According to the cab-ride excerpt, in what city did the kippa beating take place?

Excerpt:
----

“Muslims are the enemy,” the cab driver told me. “My parents grew up in Iraq. They learned firsthand that their middle name is jihad.” “When did your parents make Aliyah,” I asked him. “In the 1950s, as kids,” he answered.
I should have known better. The driver had asked me where I was flying, and I’d told him Berlin. The first thing he said was “They beat Jews up for wearing kippot there,” as though I hadn’t been there before. “Do you know what you’re getting yourself into?”
Few cities in Europe are more beloved by Israelis than Berlin. The new point of entry into the EU, following decades of migration to London and Paris, the German capital, with its low cost of living, and Middle Eastern public sphere is an ideal bridging space from the Eastern Mediterranean.
That means that when you say you’re going to Berlin, Israelis also know how Muslim it is. “If you’re referring to the kippa beating,” I replied, “that took place in Paris. Political relations between Jews and French Arabs are much more charged there.”

----

Provided records:
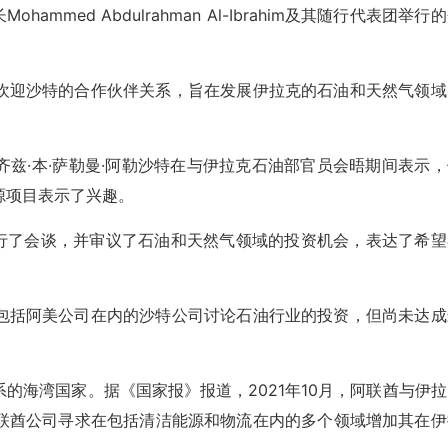
hammed Abdulrahman Al-Ibrahim及其随行代表团举行
欢迎沙特的合作伙伴关系，旨在发展伊拉克的石油和天然气领域
兹·本·萨勒曼·阿勒沙特在与伊拉克石油部官员会晤期间表示，
源项目表示了兴趣。
官员举行了会谈，并审议了石油和天然气领域的投资机会，表达了希
包括阿美公司在内的沙特公司讨论石油行业的投资，但尚未达成
的海湾国家。据《国家报》报道，2021年10月，阿联酋与伊拉
联酋公司寻求在包括清洁能源和物流在内的多个领域增加其在伊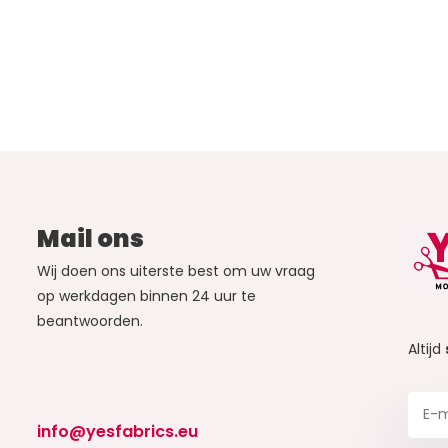
Mail ons
Wij doen ons uiterste best om uw vraag
op werkdagen binnen 24 uur te
beantwoorden.
Altijd
info@yesfabrics.eu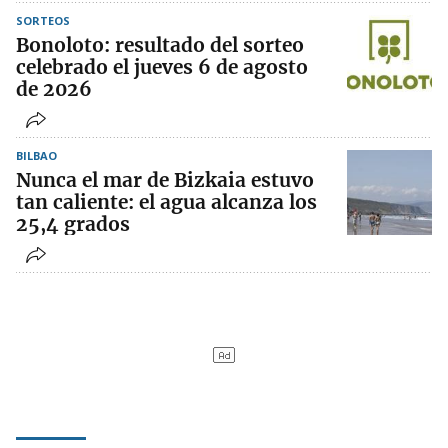
SORTEOS
Bonoloto: resultado del sorteo
celebrado el jueves 6 de agosto
de 2026
BILBAO
Nunca el mar de Bizkaia estuvo
tan caliente: el agua alcanza los
25,4 grados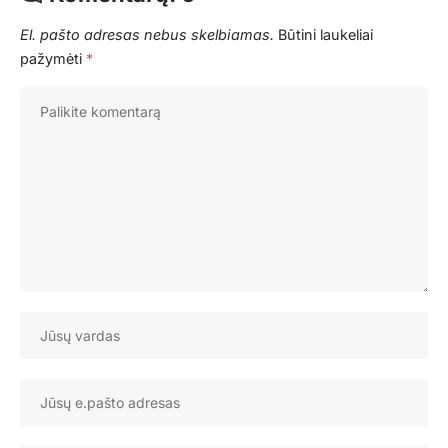
El. pašto adresas nebus skelbiamas.
Būtini laukeliai
pažymėti
*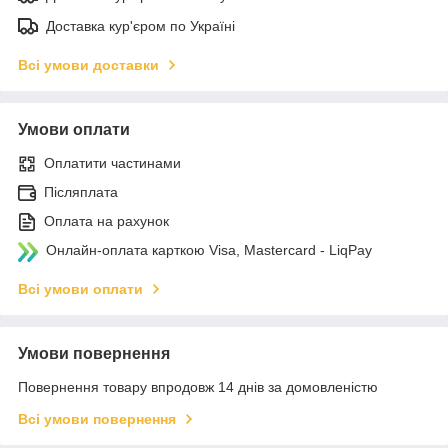
Доставка кур'єром по Україні
Всі умови доставки
Умови оплати
Оплатити частинами
Післяплата
Оплата на рахунок
Онлайн-оплата карткою Visa, Mastercard - LiqPay
Всі умови оплати
Умови повернення
Повернення товару впродовж 14 днів за домовленістю
Всі умови повернення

----

Solution for this exercise:
Paris